Schreibe den Textauszug über Brussigs Buch »Berliner Orgie« im Anschluss an seinen letzten Satz weiter.

> **Textauszug**
○ ○ ○ ○

In einem Buch mit dem stark übertreibenden Titel »Berliner Orgie« (Piper Verlag) hat der Autor seine Reportagen aus der Halbwelt versammelt, und die Nachwelt wird staunen, zu welchen Einsichten der scharfe Beobachter Brussig im Kiez gelangt ist: »Aus sicherer Distanz ergibt sich der Eindruck, daß es den Frauen nur darum geht, für möglichst viel Geld möglichst wenig zu machen.« Potzblitz! Und ich hatte gedacht, im Puff sei’s gerade umgekehrt. Auf eine vage Vermutung hat sich der Warentester hingegen bei der Bewertung der Arbeitsmoral einer polnischen Hure beschränken müssen: »Vermutlich macht sie ihre Arbeit wirklich gerne, denn als sich ­unsere Blicke treffen, merke ich, daß sie schon versucht, mich zu verführen.« Spricht aus diesem Satz noch eine schmerzhaft berührende Blödigkeit, so schreitet Brussig nach einigen Runden doch mit ­einem merklich besser geschulten Auge zur Fleischbeschau, und er taxiert das Damenangebot mit wachsender Kennerschaft: »Bibi hat einen phantastischen Körper. Schlank, straffer Bauch, scheinbar ohne ein Gramm Fett« – leider nur scheinbar, weil es Brussig ja verwehrt blieb, die Ware prüfend zu betasten –, »trotzdem eine ordentliche Oberweite, schlanker, zarter Hals.« Da werden sich die BZ-Leser aber gefreut haben.

○ ○ ○ ○

> **Datenübersicht**
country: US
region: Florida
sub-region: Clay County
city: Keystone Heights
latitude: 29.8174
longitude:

○ ○ ○ ○

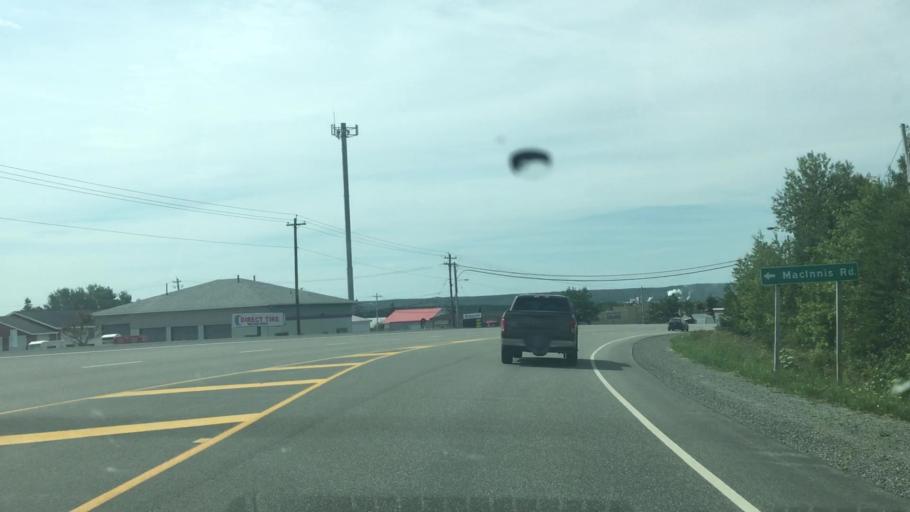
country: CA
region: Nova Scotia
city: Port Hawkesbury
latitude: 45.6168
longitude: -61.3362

○ ○ ○ ○

> **Gelöste Aufgabe**
In einer Zwischenbilanz stellt Brussig die These zur Diskussion, daß es »in der Prostitution schmalspuriger zugeht als in jeder Bettaffäre. Prostitution ist noch ärmlicher als ein One-Night-Stand.« Davon versteht er also auch nichts. Oder was weiß er von anderer Leute One-Night-Stands? Nach menschlichem Ermessen kann er nicht viel mehr als seine eigenen »Bettaffären« persönlich miterlebt haben. Wenn ihm deren Ärmlichkeit mißfällt, dann darf er das der Öffentlichkeit zur Kenntnis bringen, gemäß dem Wunsch und Willen der Väter des Grundgesetzes, denen die Pressefreiheit am Herzen lag. Unter Zuhilfenahme eines geflügelten Worts von Karl Kraus mache ich Herrn Brussig jedoch darauf aufmerksam, daß ihm das Liebesleben seiner Mitbürger nicht als Rezensionsexemplar vorliegt.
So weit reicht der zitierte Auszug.